Perairan Cirebon merupakan wilayah pesisir dengan aktivitas antropogenik tinggi
yang meningkatkan masukan nutrien dan sedimen, sehingga menyebabkan kondisi
optik perairan menjadi lebih kompleks. Hal ini membuat algoritma estimasi
klorofil-a dari wilayah lain kurang representatif jika diterapkan secara langsung.
Penelitian ini bertujuan mengembangkan dan memvalidasi algoritma empiris
berbasis citra Sentinel-2 untuk estimasi klorofil-a serta menganalisis distribusi
spasial-temporalnya di Perairan Cirebon. Data yang digunakan berupa klorofil-a in
situ dari 17 stasiun pengamatan (April 2025–April 2026) dan citra Sentinel-2 MSI
Level-2A. Pengembangan algoritma dilakukan menggunakan metode Empirical
Multivariate Regression Model (EMRM) dengan tiga skema kombinasi band
(VNIR, RE, dan VRE) dengan beberapa bentuk model yaitu multivariat linear
regresi, log-log, eksponensial, dan polinomial.

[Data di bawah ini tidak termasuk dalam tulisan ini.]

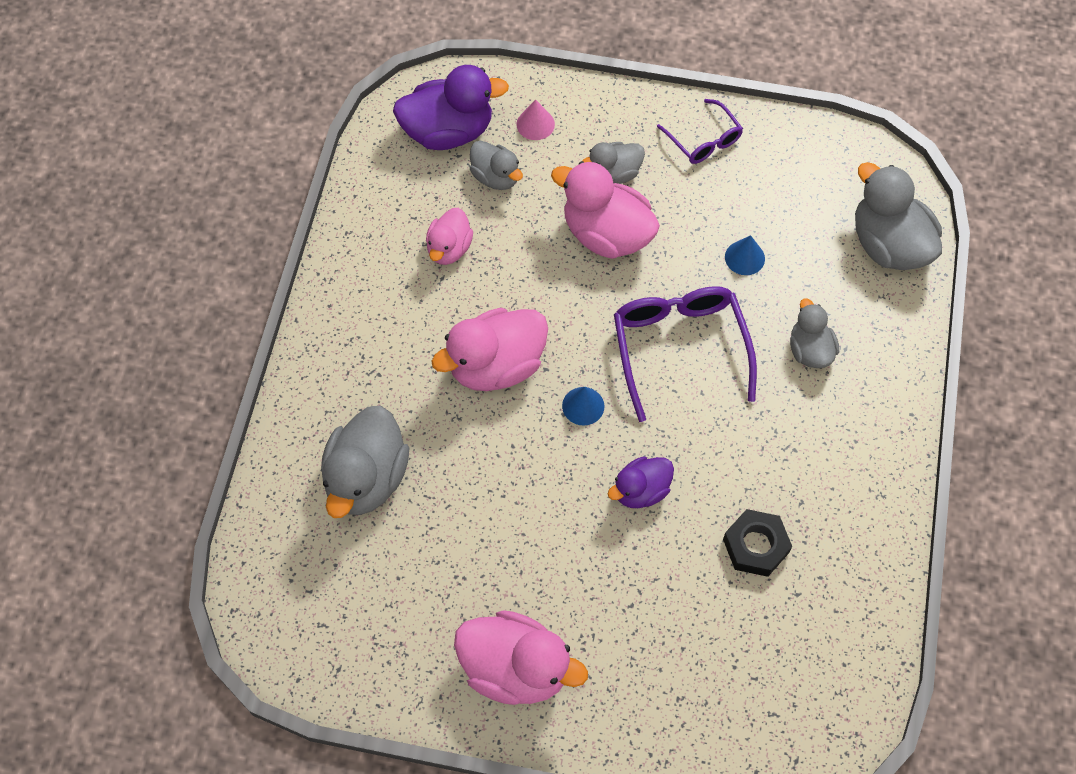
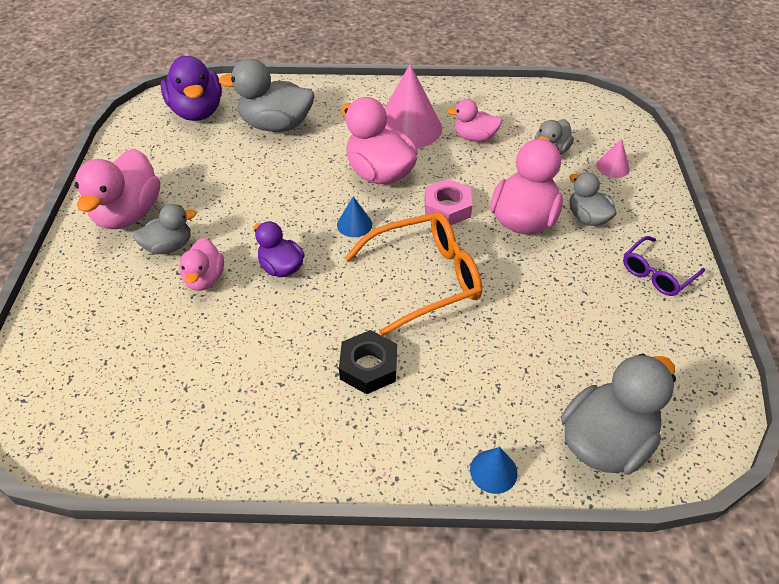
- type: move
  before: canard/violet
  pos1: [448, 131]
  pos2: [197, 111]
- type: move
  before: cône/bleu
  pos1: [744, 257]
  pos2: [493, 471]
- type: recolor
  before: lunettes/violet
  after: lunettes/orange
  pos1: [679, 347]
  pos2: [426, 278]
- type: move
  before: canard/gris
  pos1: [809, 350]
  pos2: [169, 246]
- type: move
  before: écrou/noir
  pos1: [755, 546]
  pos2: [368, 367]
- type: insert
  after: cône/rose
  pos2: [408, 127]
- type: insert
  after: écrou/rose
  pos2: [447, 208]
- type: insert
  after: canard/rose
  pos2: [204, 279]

Hasil menunjukkan model terbaik
diperoleh pada skema Multiband VRE dengan model eksponensial menggunakan
band B2, B4, B5, dan B7, dengan nilai R2 = 0,803, RMSE = 1,111 mg/m3, MAPE
= 31,196%, dan bias = -0,201. Algoritma direkomendasikan untuk konsentrasi
klorofil-a 0–30 mg/m3, sedangkan nilai >30 mg/m3 dikategorikan sebagai out of
range karena tidak terwakili dalam data in-situ dan menunjukkan penurunan
akurasi. Pada wilayah sangat dekat pesisir (<1 km), algoritma masih berpotensi
mengalami overestimate akibat kondisi optically complex. Distribusi klorofil-a
hasil estimasi Sentinel-2 konsisten dengan data in-situ, baik secara spasial maupun
temporal, dengan konsentrasi lebih tinggi di nearshore dibanding offshore.
Konsentrasi tertinggi terjadi pada Musim Barat (DJF) sebesar 5,882 mg/m3 dan
terendah pada Musim Timur (JJA) sebesar 2,115 mg/m3. Pola ini dipengaruhi oleh
peningkatan limpasan sungai pada Musim Barat yang membawa nutrien ke perairan
pesisir. Secara umum, berdasarkan rata-rata klorofil-a in-situ (5,300 mg/m3) dan
estimasi (4,081 mg/m3), Perairan Cirebon diklasifikasikan sebagai meso-oligotrofik
hingga mesotrofik dengan produktivitas primer rendah hingga sedang.